» **Activity**
Start at the line holding "X20469Y28468D02*Y27737D01*". Write out that line and each one after it to the end of the data, unchanged.

» **Source information**

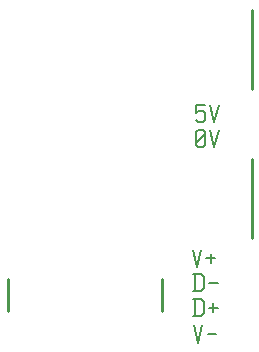
<source format=gbr>
G04 start of page 8 for group -4079 idx -4079 *
G04 Title: (unknown), topsilk *
G04 Creator: pcb 4.2.0 *
G04 CreationDate: Fri Mar 27 23:03:46 2020 UTC *
G04 For: blinken *
G04 Format: Gerber/RS-274X *
G04 PCB-Dimensions (mm): 65.00 56.00 *
G04 PCB-Coordinate-Origin: lower left *
%MOMM*%
%FSLAX43Y43*%
%LNTOPSILK*%
%ADD59C,0.150*%
%ADD58C,0.254*%
G54D58*X16100Y30550D02*Y27800D01*
X3050Y30550D02*Y27800D01*
G54D59*X18700Y32984D02*X19066Y31521D01*
X19432Y32984D01*
X19870Y32253D02*X20602D01*
X20236Y32618D02*Y31887D01*
X18933Y30934D02*Y29471D01*
X19408Y30934D02*X19664Y30678D01*
Y29727D01*
X19408Y29471D02*X19664Y29727D01*
X18750Y29471D02*X19408D01*
X18750Y30934D02*X19408D01*
X20103Y30203D02*X20835D01*
X18800Y26584D02*X19166Y25121D01*
X19532Y26584D01*
X19970Y25853D02*X20702D01*
X18933Y28834D02*Y27371D01*
X19408Y28834D02*X19664Y28578D01*
Y27627D01*
X19408Y27371D02*X19664Y27627D01*
X18750Y27371D02*X19408D01*
X18750Y28834D02*X19408D01*
X20103Y28103D02*X20835D01*
X20469Y28468D02*Y27737D01*
X19000Y45284D02*X19732D01*
X19000D02*Y44553D01*
X19183Y44736D01*
X19549D01*
X19732Y44553D01*
Y44004D01*
X19549Y43821D02*X19732Y44004D01*
X19183Y43821D02*X19549D01*
X19000Y44004D02*X19183Y43821D01*
X20170Y45284D02*X20536Y43821D01*
X20902Y45284D01*
X19000Y41854D02*X19183Y41671D01*
X19000Y42951D02*Y41854D01*
Y42951D02*X19183Y43134D01*
X19549D01*
X19732Y42951D01*
Y41854D01*
X19549Y41671D02*X19732Y41854D01*
X19183Y41671D02*X19549D01*
X19000Y42037D02*X19732Y42768D01*
X20170Y43134D02*X20536Y41671D01*
X20902Y43134D01*
G54D58*X23700Y40700D02*Y34000D01*
Y53300D02*Y46600D01*
M02*

</source>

» **Response to the exercise**
X20469Y28468D02*Y27737D01*
X19000Y45284D02*X19732D01*
X19000D02*Y44553D01*
X19183Y44736D01*
X19549D01*
X19732Y44553D01*
Y44004D01*
X19549Y43821D02*X19732Y44004D01*
X19183Y43821D02*X19549D01*
X19000Y44004D02*X19183Y43821D01*
X20170Y45284D02*X20536Y43821D01*
X20902Y45284D01*
X19000Y41854D02*X19183Y41671D01*
X19000Y42951D02*Y41854D01*
Y42951D02*X19183Y43134D01*
X19549D01*
X19732Y42951D01*
Y41854D01*
X19549Y41671D02*X19732Y41854D01*
X19183Y41671D02*X19549D01*
X19000Y42037D02*X19732Y42768D01*
X20170Y43134D02*X20536Y41671D01*
X20902Y43134D01*
G54D58*X23700Y40700D02*Y34000D01*
Y53300D02*Y46600D01*
M02*

</source>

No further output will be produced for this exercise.